Oh - I'm not sure if this is what you were thinking of by sci-fi or not, and it gets a bit new-agey, but Spider Robinson's "Telempath" is a personal favorite. It's set in a near-future (at the time of writing) earth after a virus was released that magnified everyone's sense of smell to the point where cities, and most modern methods of producing things, became intolerable. (Does anyone else have post-apocalyptic themed favorites? I have a fondness for the genre, sci-fi or not.)
I had a high opinion of Ender's Game once (less so for its sequels). Then I read this.
A poorly thought out, insult-filled rant comparing scenes in Ender's Game to "cumshots" changed your view of a classic, award-winning science fiction novel? Please reconsider.
If you strip out the invective and the appeal to emotion embodied in the metaphorical comparison to porn, there yet remains valid criticism of the structure and implied moral standards of the book.
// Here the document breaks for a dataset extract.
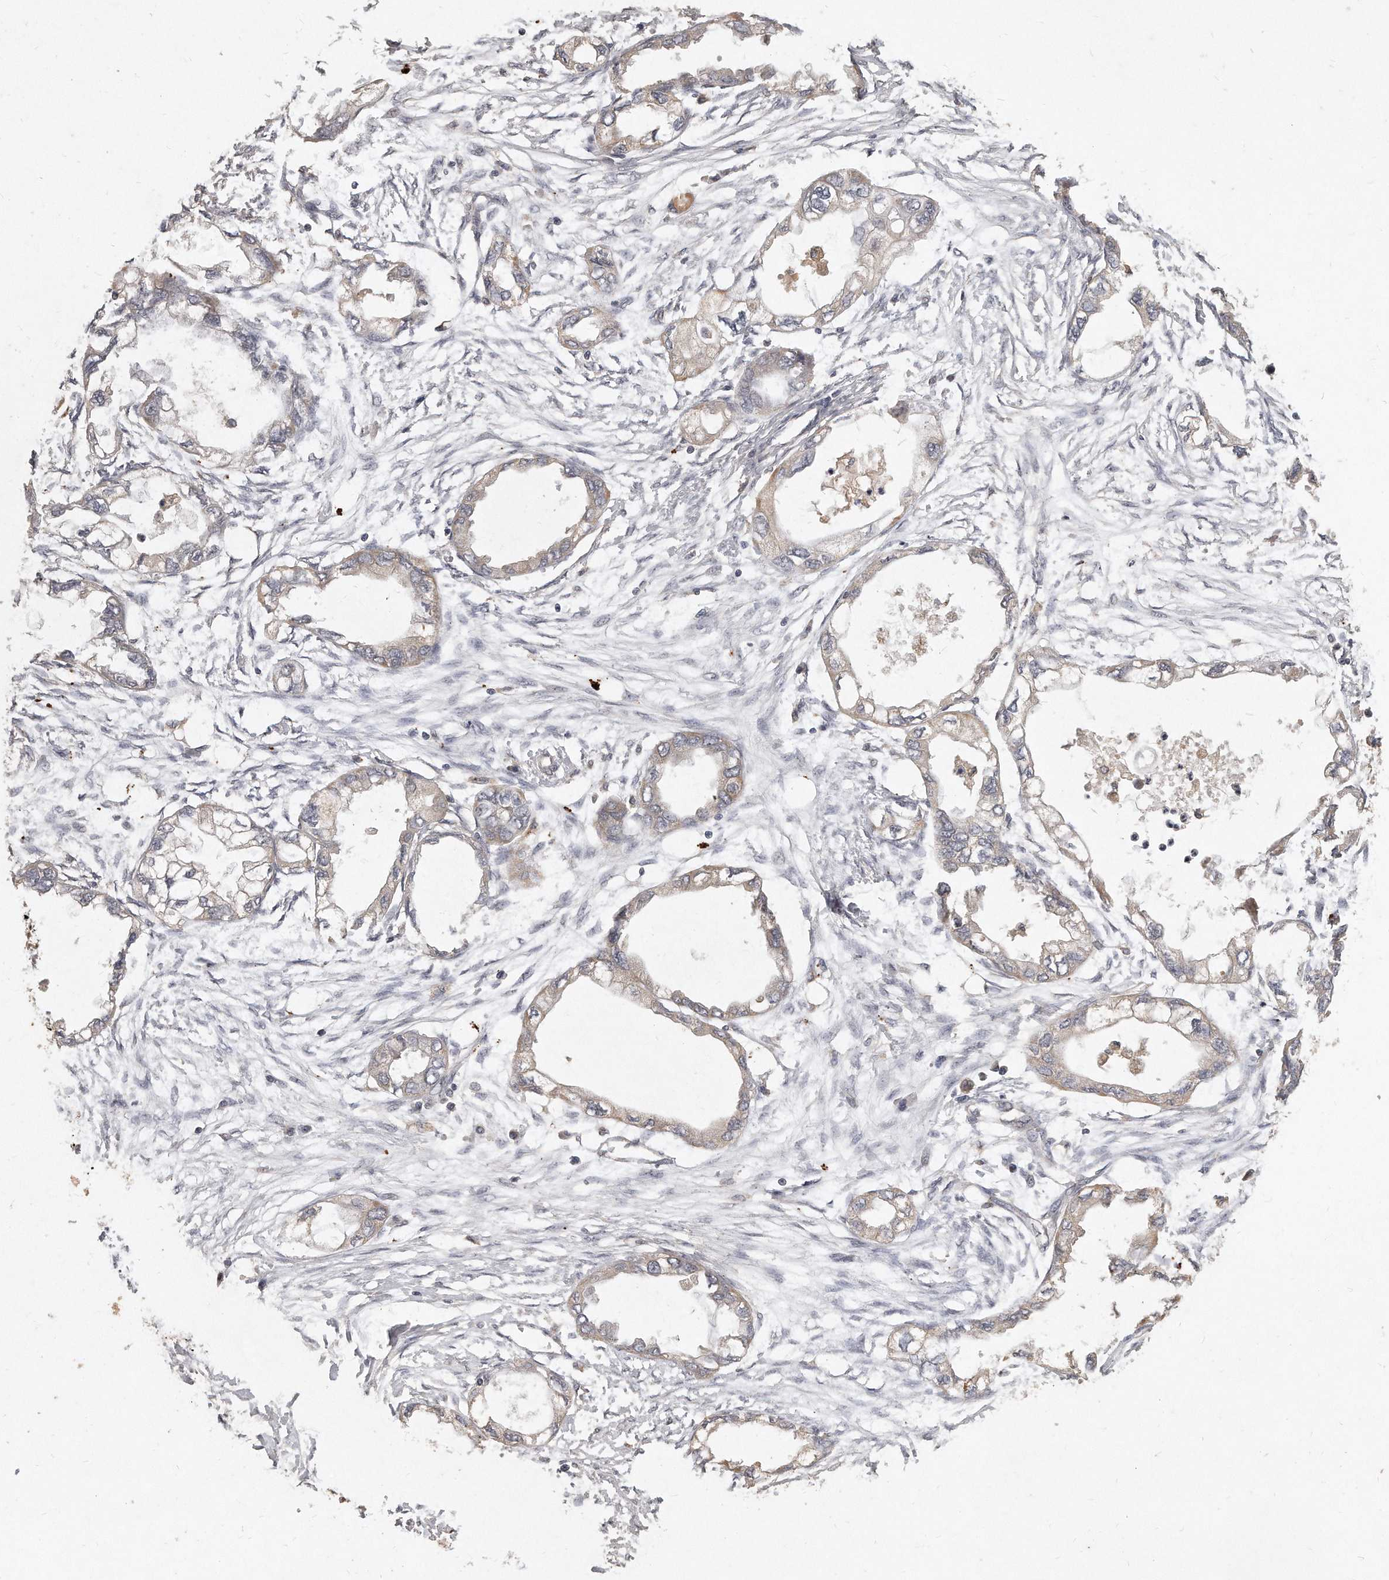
{"staining": {"intensity": "weak", "quantity": "<25%", "location": "cytoplasmic/membranous"}, "tissue": "endometrial cancer", "cell_type": "Tumor cells", "image_type": "cancer", "snomed": [{"axis": "morphology", "description": "Adenocarcinoma, NOS"}, {"axis": "morphology", "description": "Adenocarcinoma, metastatic, NOS"}, {"axis": "topography", "description": "Adipose tissue"}, {"axis": "topography", "description": "Endometrium"}], "caption": "This is a photomicrograph of immunohistochemistry (IHC) staining of endometrial cancer (metastatic adenocarcinoma), which shows no positivity in tumor cells. The staining was performed using DAB (3,3'-diaminobenzidine) to visualize the protein expression in brown, while the nuclei were stained in blue with hematoxylin (Magnification: 20x).", "gene": "LGALS8", "patient": {"sex": "female", "age": 67}}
I did not believe this was possible, but this analysis has turned EG into ashes retroactively. Still, it gets lots of kids into scifi, so there is some value.
A really great kids scifi book is "Have spacesuit, will travel" by Heinlein.
I've heard that effect called "the suck fairy". The suck fairy sneaks into your life and replaces books you used to love with vaguely similar books that suck.
Great name, but unfortunately it's the same book; the analysis made it incompatible with self-respect.
The suck fairy always brings something that looks exactly like the same book, but somehow....
I'm not sure if I'll ever be able to enjoy Macroscope again. Anthony was really interesting about an information gift economy, but I suspect that "vaguely creepy about women" is going to turn into something much worse.